* _TEXT DER SEITE_
18.54
Bundesrat Mag. Sascha Obrecht (SPÖ, Wien): Frau Präsidentin! Werter Herr Minister! Sehr geehrte Kolleginnen und Kollegen und alle, die noch vor den Bildschirmen zu Hause sitzen und den Bundesrat verfolgen! Ich habe einen Vorschlag für die nächste Bundesratssitzung, mir ist ein lustiges Trinkspiel eingefallen: Schauen Sie sich die nächste Sitzung an und jedes Mal, wenn ein ÖVP-Bundesrat hier ein Danke an ein Regierungsmitglied sagt, dann trinken Sie ein Stamperl! Machen Sie sich am Nachmittag aber keine Termine aus, denn es wird sehr viel Trinkfestigkeit notwendig sein. (Heiterkeit und Beifall bei SPÖ und FPÖ. – Bundesrat Steiner: Da hast du um 14 Uhr schon einen Vollrausch!)
Ernsthaft, liebe Kolleginnen und Kollegen: Die Regierung wird es überleben, wenn man nicht jeden zweiten Satz mit danke beginnt. Das ist wirklich ein bisschen übertrieben.
Herr Minister, vielleicht zum Sozialhilfe-Grundsatzgesetz: Ich habe Ihnen bei Ihrem Antrittsbesuch ja versprochen, dass ich versuche, konstruktiv auf Ihre Vorschläge und auch darauf, was Sie machen, einzugehen und auch differenziert damit umzugehen. Deswegen kann ich auch sagen, dass in diesem Gesetz durchaus Dinge enthalten sind, die wir als Sozialdemokratie unterstützen. Dass das Pflegegeld zukünftig bei den pflegenden Angehörigen nicht auf die Sozialhilfe angerechnet wird, ist eine positive Sache. Das kann man so sagen, das muss man auch so sagen, das ist eine Verbesserung.
Das Problem, das wir generell mit diesem Gesetz haben, ist ein einfaches. Ich habe sieben Jahre lang Fußball gespielt, und dann weiß man, dass es, wenn man 10 : 0 hinten nach ist, nicht hilft, wenn man drei Tore schießt, denn das reicht nicht aus, damit zu gewinnen.
Ähnlich ist es bei der Sozialhilfe auch. Mit diesem Gesetz werden den Ländern ganz viele Kannbestimmungen vorgeschrieben. Das heißt, die Länder können etwas machen, sie müssen es aber nicht. Das ist gerade im Bereich der Sozialhilfe eine durchaus bedauerliche Sache. (Bundesrat Preineder: Das ist Subsidiarität!) – Von der Seite ist die Subsidiarität gekommen. Ja, aber wenn Sie sich die Ausführungsgesetzgebung in der Bundesverfassung genau anschauen, dann wissen Sie natürlich auch, dass man bei einer Grundsatzgesetzgebung schon auch verpflichten kann und die Länder das dann binnen eines Zeitraumes umsetzen müssen. (Beifall bei der SPÖ. – Bundesrat Preineder: Der Doskozil sieht das anders!)

* _AUFGABENSTELLUNG_
Führen Sie die Bundesratsrede zum Sozialhilfe-Grundsatzgesetz im Anschluss an ihren letzten Satz weiter.

* _AUSGANGSMATERIAL_
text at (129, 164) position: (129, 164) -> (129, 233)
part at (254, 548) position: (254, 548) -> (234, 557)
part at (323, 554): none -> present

* _LÖSUNG_
Da muss man nicht mit Kannbestimmungen arbeiten, und das ist ein Grundverständnis der Bundesverfassung, das ich eigentlich bei einem Bundesrat voraussetzen kann. Das will ich Ihnen auch sagen, Herr Kollege. (Bundesrat Himmer: Aber die eigene Meinung kann man nicht voraussetzen! Die darf man sich schon selber bilden!) – Die eigene Meinung darf er sich natürlich selbst bilden. (Bundesrat Himmer: Die eigene Meinung! Und da hat er eine andere!) Er hat nur gemeint, es liegt im Grundsatz der Subsidiarität, dass man das nicht machen kann. Das ist falsch, das ist rechtlich schlicht falsch. (Bundesrat Himmer: Aber den kann man verwenden oder auch nicht, den Grundsatz!) – Den Grundsatz kann man gut finden oder auch nicht. Im Rahmen der Europäischen Union ist es relativ wurscht, ob Sie ihn gut finden oder nicht, denn da gilt er. In dem Fall geht es aber um Ausführungsgesetzgebung, und da kann der Minister sehr wohl auch ein Gesetz vorschlagen, und das Parlament kann auch ein Gesetz beschließen, das Länder zu etwas verpflichtet. (Zwischenruf des Bundesrates Hübner.) Das wurde in dem Zusammenhang jetzt nicht gemacht, was bedauerlich ist.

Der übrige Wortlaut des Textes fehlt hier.